Whenever a picture appears in the data, skip it and write out all other material exactly.

++++++++

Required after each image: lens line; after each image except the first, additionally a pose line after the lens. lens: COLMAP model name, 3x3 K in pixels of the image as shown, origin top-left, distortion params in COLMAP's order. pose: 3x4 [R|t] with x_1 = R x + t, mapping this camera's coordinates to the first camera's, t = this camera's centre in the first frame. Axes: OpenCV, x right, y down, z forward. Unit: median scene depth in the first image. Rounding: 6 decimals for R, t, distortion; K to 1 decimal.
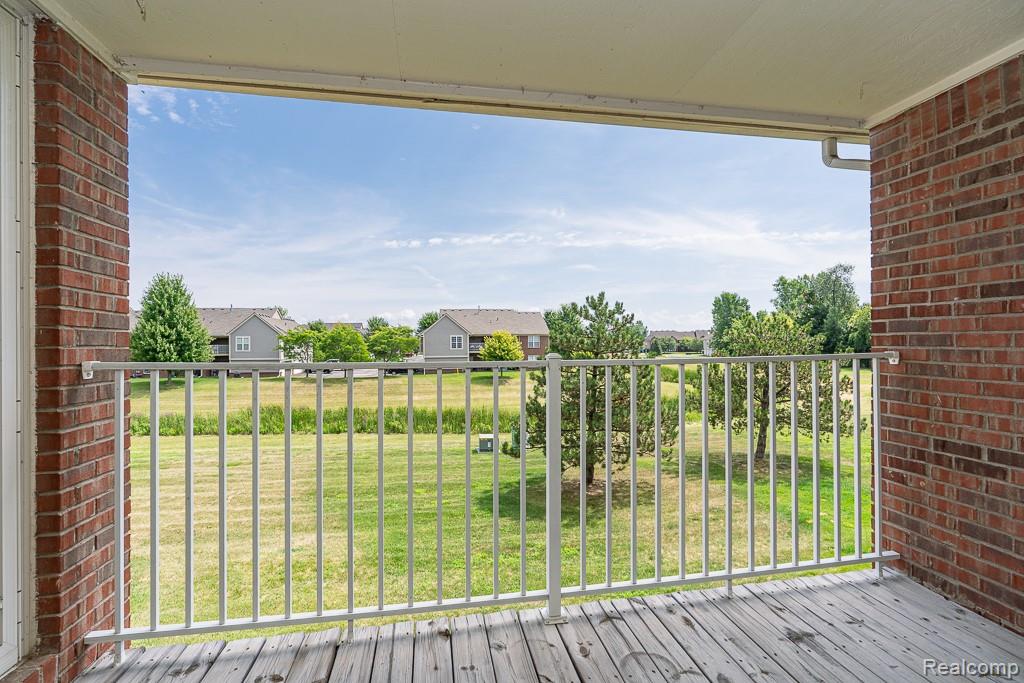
lens RADIAL K [[468.8, 0, 509.3], [0, 468.8, 330.2], [0, 0, 1]] dist [0.000456, 0.000054]
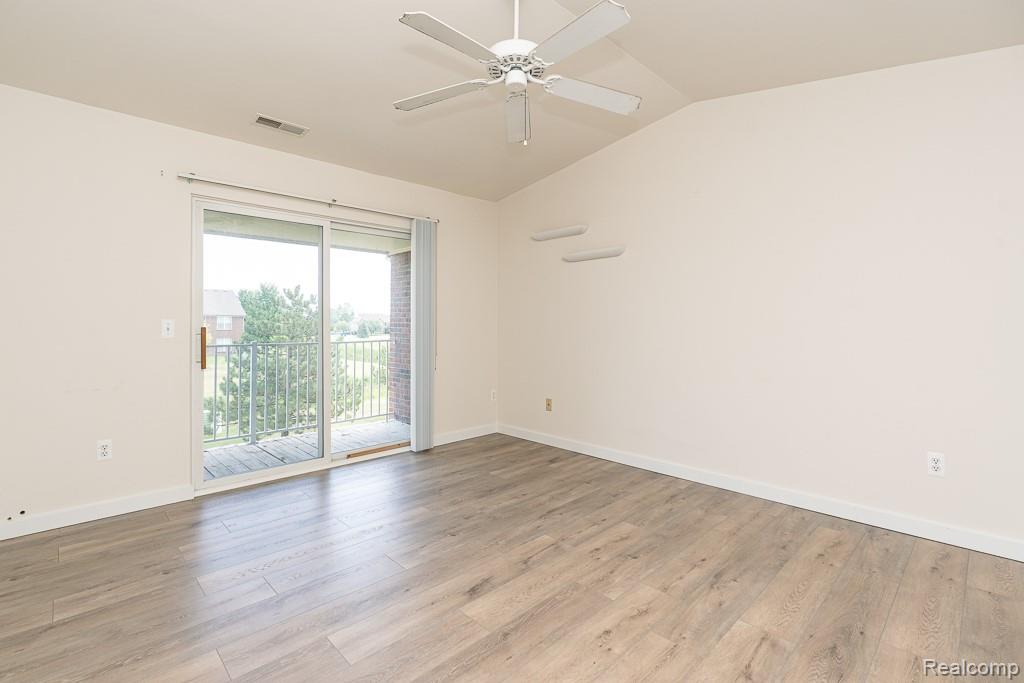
lens RADIAL K [[468.8, 0, 509.3], [0, 468.8, 330.2], [0, 0, 1]] dist [0.000456, 0.000054]
pose [[0.825301, 0.001228, 0.564691, -0.027741], [-0.023269, 0.999222, 0.031835, -0.017917], [-0.564213, -0.039413, 0.824688, -0.266462]]
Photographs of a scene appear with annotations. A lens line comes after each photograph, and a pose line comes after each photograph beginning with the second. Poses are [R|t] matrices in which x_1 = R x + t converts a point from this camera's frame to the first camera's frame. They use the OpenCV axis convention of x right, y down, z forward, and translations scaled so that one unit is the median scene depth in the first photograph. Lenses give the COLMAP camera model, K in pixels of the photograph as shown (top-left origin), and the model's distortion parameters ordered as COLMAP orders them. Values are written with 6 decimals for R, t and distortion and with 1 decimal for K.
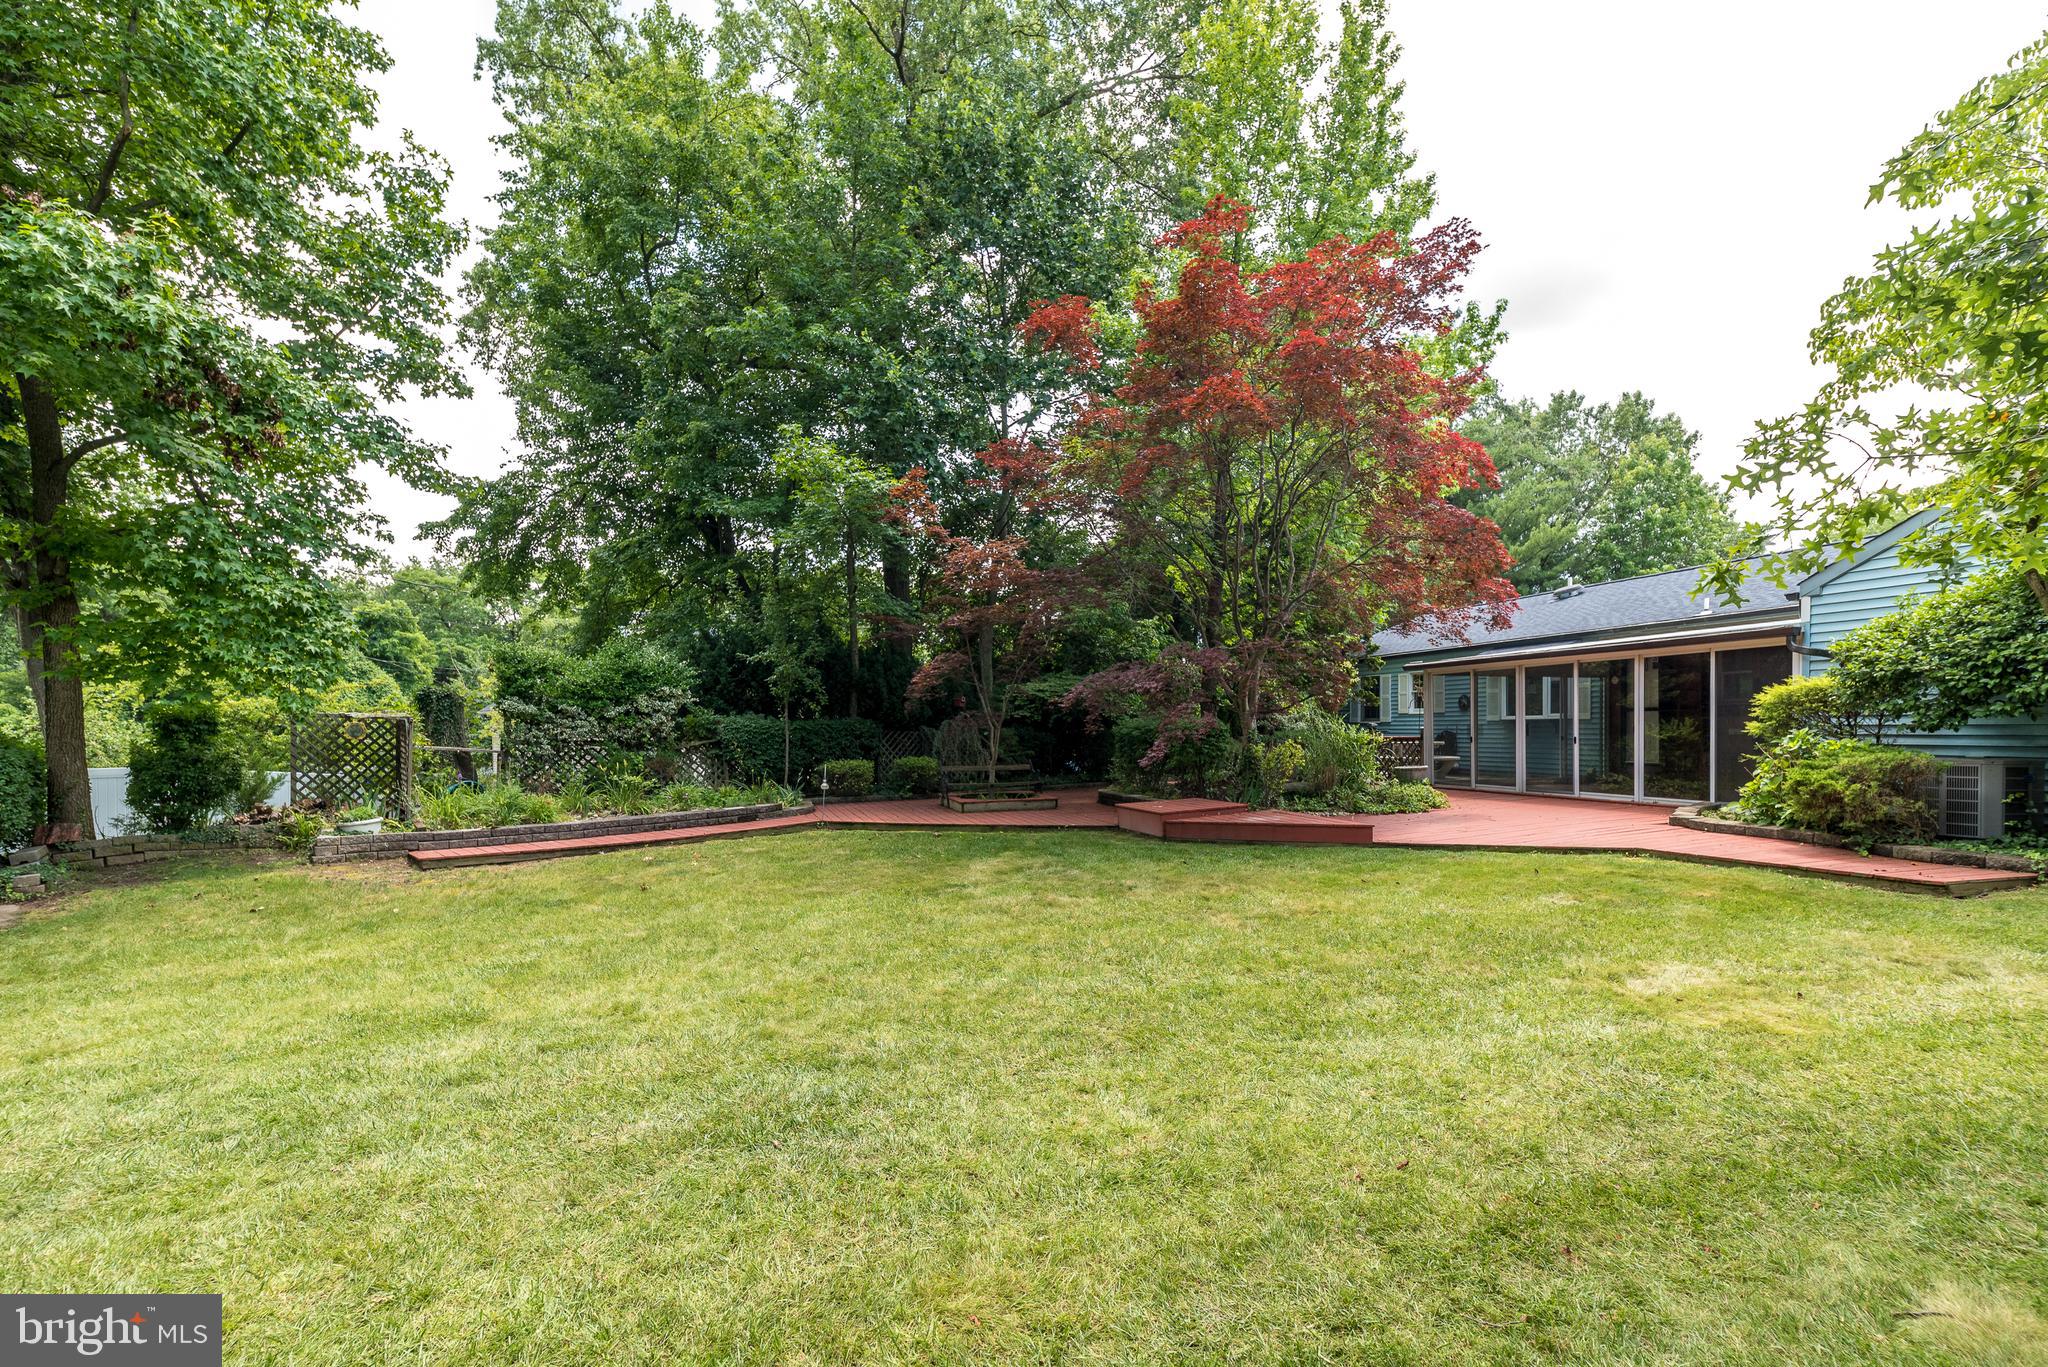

++++++++

◆ **Your solution**
Required after each image: lens line; after each image except the first, additionally a pose line after the lens. lens: COLMAP model name, 3x3 K in pixels of the image as shown, origin top-left, distortion params in COLMAP's order. pose: 3x4 [R|t] with x_1 = R x + t, mapping this camera's coordinates to the first camera's, t = this camera's centre in the first frame. Axes: OpenCV, x right, y down, z forward. Unit: median scene depth in the first image. Rounding: 6 decimals for R, t, distortion; K to 1 decimal.
lens RADIAL K [[468.8, 0, 509.3], [0, 468.8, 330.2], [0, 0, 1]] dist [0.000456, 0.000054]
lens RADIAL K [[468.8, 0, 509.3], [0, 468.8, 330.2], [0, 0, 1]] dist [0.000456, 0.000054]
pose [[0.825301, 0.001228, 0.564691, -0.027741], [-0.023269, 0.999222, 0.031835, -0.017917], [-0.564213, -0.039413, 0.824688, -0.266462]]
Photographs of a scene appear with annotations. A lens line comes after each photograph, and a pose line comes after each photograph beginning with the second. Poses are [R|t] matrices in which x_1 = R x + t converts a point from this camera's frame to the first camera's frame. They use the OpenCV axis convention of x right, y down, z forward, and translations scaled so that one unit is the median scene depth in the first photograph. Lenses give the COLMAP camera model, K in pixels of the photograph as shown (top-left origin), and the model's distortion parameters ordered as COLMAP orders them. Values are written with 6 decimals for R, t and distortion and with 1 decimal for K.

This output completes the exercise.